Ruth Hartman Frankel

= Ruth Frankel =

Ruth Hartman Frankel, (c. 1903 - 3 November 1989) was honoured as a Companion of the Order of Canada in 1969 due to her work for the Canadian Cancer Society.

Frankel was born Ruth Lorley Hartman, in Chicago, Illinois where she was a student at the Kenwood Loring School for Girls and University High School. She studied liberal arts at the University of Illinois and law at the University of Chicago. She emigrated to Canada in 1925 when she married Egmont Leo Frankel (d. 1964). She died in Toronto, predeceased by one of her three children.

Frankel was active with the Canadian Cancer Society in the late 1940s. In 1950, she founded the Toronto chapter of the Canadian Cancer Society. Subsequently, she worked towards the creation of a lodge at the Princess Margaret Hospital, a facility specialising in cancer treatment. She is also the author of the book Three Cheers for Volunteers (1965, Clarke Irwin).

In early 1954, Ontario provincial law was changed to permit Frankel to become the first woman to join the Board of Governors for the Ontario Cancer Treatment and Research Foundation.

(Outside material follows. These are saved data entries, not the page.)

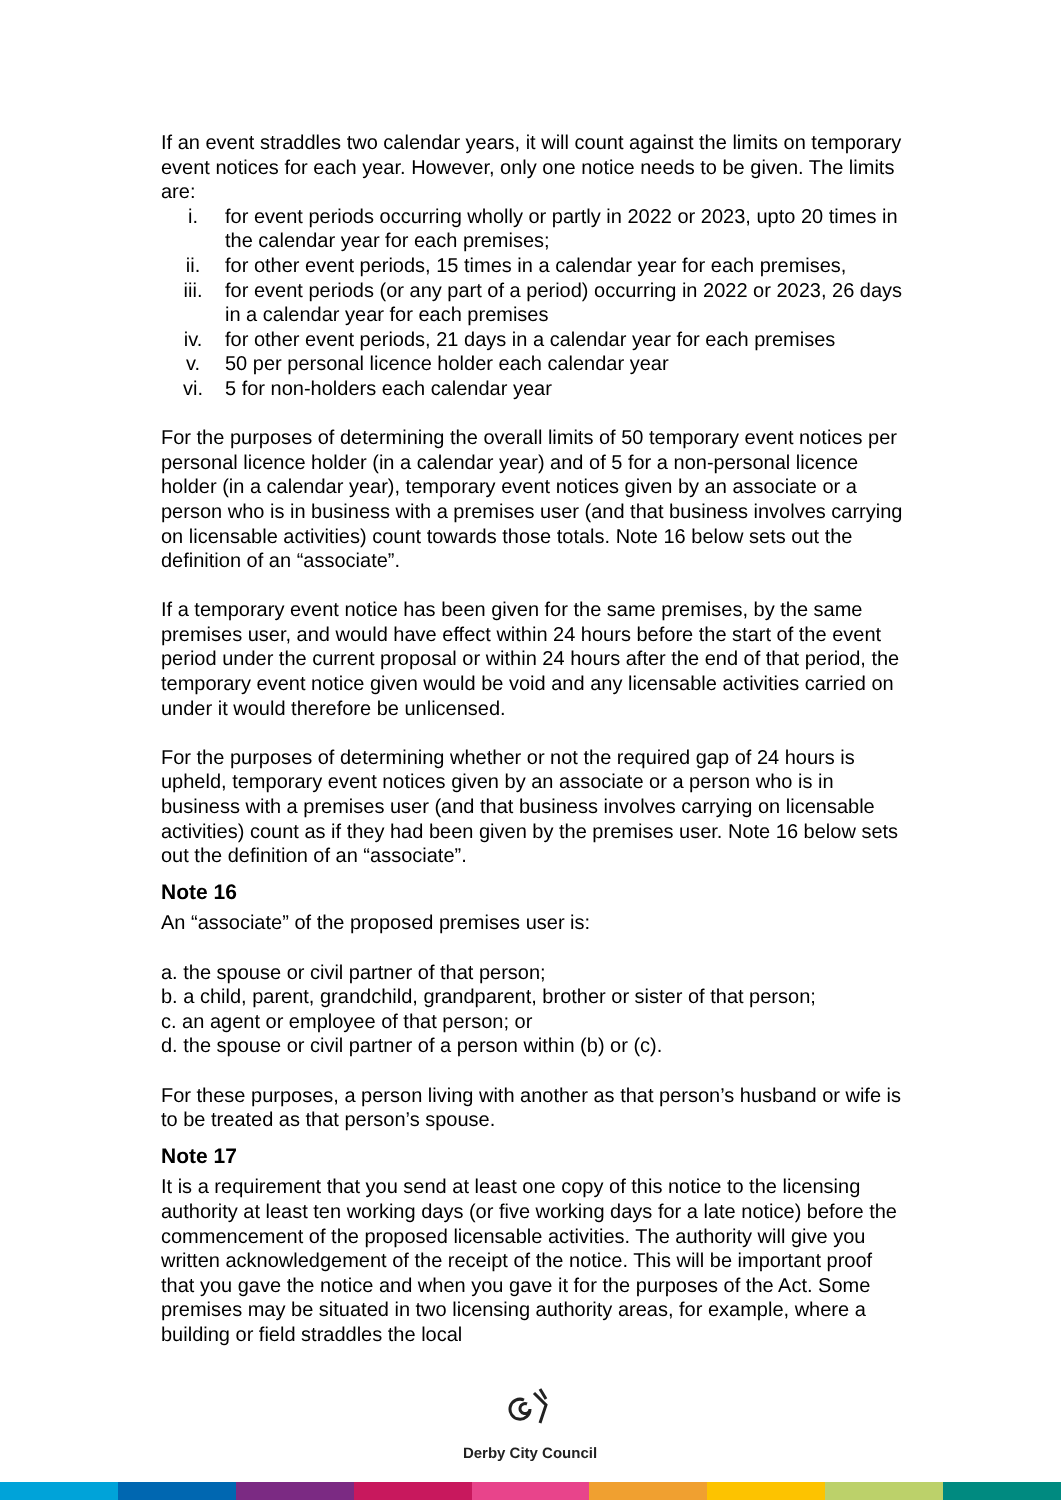If an event straddles two calendar years, it will count against the limits on temporary event notices for each year. However, only one notice needs to be given. The limits are:
i. for event periods occurring wholly or partly in 2022 or 2023, upto 20 times in the calendar year for each premises;
ii. for other event periods, 15 times in a calendar year for each premises,
iii. for event periods (or any part of a period) occurring in 2022 or 2023, 26 days in a calendar year for each premises
iv. for other event periods, 21 days in a calendar year for each premises
v. 50 per personal licence holder each calendar year
vi. 5 for non-holders each calendar year
For the purposes of determining the overall limits of 50 temporary event notices per personal licence holder (in a calendar year) and of 5 for a non-personal licence holder (in a calendar year), temporary event notices given by an associate or a person who is in business with a premises user (and that business involves carrying on licensable activities) count towards those totals. Note 16 below sets out the definition of an “associate”.
If a temporary event notice has been given for the same premises, by the same premises user, and would have effect within 24 hours before the start of the event period under the current proposal or within 24 hours after the end of that period, the temporary event notice given would be void and any licensable activities carried on under it would therefore be unlicensed.
For the purposes of determining whether or not the required gap of 24 hours is upheld, temporary event notices given by an associate or a person who is in business with a premises user (and that business involves carrying on licensable activities) count as if they had been given by the premises user. Note 16 below sets out the definition of an “associate”.
Note 16
An “associate” of the proposed premises user is:
a. the spouse or civil partner of that person;
b. a child, parent, grandchild, grandparent, brother or sister of that person;
c. an agent or employee of that person; or
d. the spouse or civil partner of a person within (b) or (c).
For these purposes, a person living with another as that person’s husband or wife is to be treated as that person’s spouse.
Note 17
It is a requirement that you send at least one copy of this notice to the licensing authority at least ten working days (or five working days for a late notice) before the commencement of the proposed licensable activities. The authority will give you written acknowledgement of the receipt of the notice. This will be important proof that you gave the notice and when you gave it for the purposes of the Act. Some premises may be situated in two licensing authority areas, for example, where a building or field straddles the local
Derby City Council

The Ruth Hartman Frankel Humanitarian Award was established by the society to honour those who have supported research into cancer. Isadore Sharp was the first recipient on 25 September 1983 for his support for Terry Fox and subsequent Terry Fox Run campaigns. However, as of May 2006, Internet searches that included the Canadian Cancer Society website have not yet found any cases where this award was presented after 1983.

In 1985, Frankel was given an honorary fellowship by Ryerson Polytechnical Institute (now Toronto Metropolitan University).